The term ‘capsule wardrobe’ strikes fear into the hearts of many of my clients.
They assume that having a capsule wardrobe means fewer clothes, less options, less interest.
Whilst I don’t believe you need a wardrobe bursting with clothes to have plenty of variety and choice, I do think most of you would be surprised what a small percentage of your clothes you actually wear on a regular basis. You probably need a lot less clothes than you actually think and wouldn’t miss half of what is in your wardrobe if it wasn’t there.
Now is the perfect time to start curating your wardrobe ahead of the Spring shopping season; by planning ahead, assessing what you have and being mindful in your purchasing choices you can ensure your budget is spent in the best possible way and on items that are going to give you more wear out of your wardrobe and stand the test of time.
Here are my tips to help you buy less, buy better and create a dream wardrobe that lasts…
I start every new season on Pinterest and Instagram saving outfit ideas and putting together a mood board of looks that I love.
Creating a visual reference in this way really helps to inspire and evolve your style aesthetic with new ideas. You’ll get an idea of the colour palette you may want to work with as well as looking at how you can style existing items in different ways.
Once complete you can use your mood board to assess your current wardrobe against, helping to identify any gaps you may have so you can start drawing up a list of items to buy.
Before you even THINK about hitting the shops it’s essential to take stock to what you already have – after months of not wearing your Spring wardrobe it’s inevitable that you will have forgotten about certain items that have been lurking at the back of your wardrobe.
I recommend getting everything out and then organising into three piles…

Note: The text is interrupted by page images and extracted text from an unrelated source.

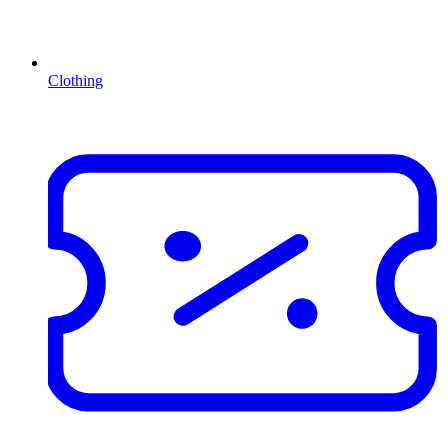
Clothing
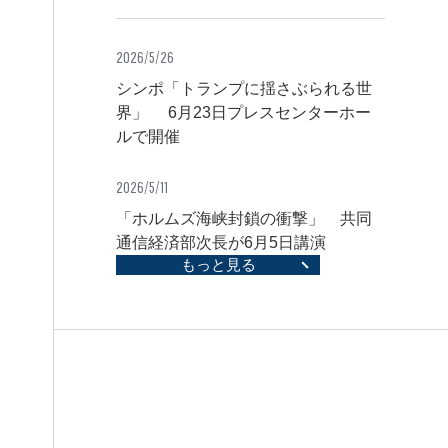
2026/5/26
シンポ「トランプに揺さぶられる世
界」 6月23日プレスセンターホー
ルで開催
2026/5/11
「ホルムズ海峡封鎖の衝撃」 共同
通信経済部次長が6月5日講演
もっと見る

Donate – anything that was originally bought for a low or mid-range price point and is still in wearable condition but possibly just doesn’t suit you or fit with your current style aesthetic.
Sell – higher priced or designer items that are still in good condition.
Repair – anything you want to keep but needs a little TLC (this pile needs to go & get sorted ASAP!)
How many of you actually set and budget (and stick to it) when shopping for clothes?
If you’re unsure what you want to spend try adding up your total amount of spend on clothes for the past 12 months and then divide that amount by 12 to see your average monthly spend. You can then set yourself either a seasonal budget to spend on clothes, or a monthly amount.
Adding it all up over a 12 month period will most likely give you a bit of a surprise – those small £40 purchases soon add up.
Having a look at the big picture will give you cause to think about the best way to spend your budget (and possibly look to invest in fewer, high quality items rather than lots of smaller pieces that are lower in value – you may even reduce your spend overall!)
Once you’ve been through the above steps you’re in a position to hit the shops with your carefully edited ‘hit list’ and a budget to bear in mind.
I truly believe that putting in the groundwork at the start of the season leads to a much more satisfying shopping experience and a harder working wardrobe in general.